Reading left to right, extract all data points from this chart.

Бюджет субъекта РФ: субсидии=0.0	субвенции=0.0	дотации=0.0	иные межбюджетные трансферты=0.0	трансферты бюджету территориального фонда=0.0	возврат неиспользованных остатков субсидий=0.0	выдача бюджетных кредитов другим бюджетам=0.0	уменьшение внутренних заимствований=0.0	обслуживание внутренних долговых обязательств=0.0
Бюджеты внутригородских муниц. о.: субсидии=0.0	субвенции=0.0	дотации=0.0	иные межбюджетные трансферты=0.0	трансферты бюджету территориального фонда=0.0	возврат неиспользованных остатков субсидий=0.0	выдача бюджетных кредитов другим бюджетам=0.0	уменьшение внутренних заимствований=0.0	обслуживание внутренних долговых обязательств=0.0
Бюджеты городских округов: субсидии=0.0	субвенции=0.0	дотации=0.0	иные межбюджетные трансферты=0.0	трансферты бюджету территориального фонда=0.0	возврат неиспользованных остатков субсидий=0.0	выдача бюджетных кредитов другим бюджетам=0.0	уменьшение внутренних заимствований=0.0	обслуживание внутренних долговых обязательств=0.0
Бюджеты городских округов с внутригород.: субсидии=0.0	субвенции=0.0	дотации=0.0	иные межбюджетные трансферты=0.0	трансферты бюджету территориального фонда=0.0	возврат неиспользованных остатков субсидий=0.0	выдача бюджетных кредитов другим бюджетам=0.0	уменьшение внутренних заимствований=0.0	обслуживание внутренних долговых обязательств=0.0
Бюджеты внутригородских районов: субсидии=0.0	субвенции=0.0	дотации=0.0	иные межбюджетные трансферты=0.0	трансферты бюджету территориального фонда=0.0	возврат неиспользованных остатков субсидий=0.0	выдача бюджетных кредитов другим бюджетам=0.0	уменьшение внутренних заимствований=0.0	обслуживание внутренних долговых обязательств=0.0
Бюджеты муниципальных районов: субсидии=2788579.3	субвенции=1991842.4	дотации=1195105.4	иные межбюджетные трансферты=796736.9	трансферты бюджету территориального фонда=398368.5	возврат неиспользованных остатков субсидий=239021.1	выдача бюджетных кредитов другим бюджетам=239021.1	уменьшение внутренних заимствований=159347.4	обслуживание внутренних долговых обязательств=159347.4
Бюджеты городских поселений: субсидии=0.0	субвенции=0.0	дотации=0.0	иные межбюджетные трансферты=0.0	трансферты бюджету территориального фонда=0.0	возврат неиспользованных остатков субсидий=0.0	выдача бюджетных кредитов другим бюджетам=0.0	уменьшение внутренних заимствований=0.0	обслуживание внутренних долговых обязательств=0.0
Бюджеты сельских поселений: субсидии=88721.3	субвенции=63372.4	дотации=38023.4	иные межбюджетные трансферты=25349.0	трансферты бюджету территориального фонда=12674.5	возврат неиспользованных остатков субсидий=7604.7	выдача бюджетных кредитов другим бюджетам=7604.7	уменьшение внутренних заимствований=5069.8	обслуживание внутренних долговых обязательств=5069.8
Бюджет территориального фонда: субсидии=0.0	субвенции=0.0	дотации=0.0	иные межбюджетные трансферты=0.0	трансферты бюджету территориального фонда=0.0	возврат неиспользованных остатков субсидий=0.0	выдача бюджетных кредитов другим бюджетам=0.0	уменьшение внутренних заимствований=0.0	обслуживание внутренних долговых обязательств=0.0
───
→ **Work to be completed**
State how many lines of the records above contain the word "округов", and give only the number.

→ **Answer section**
2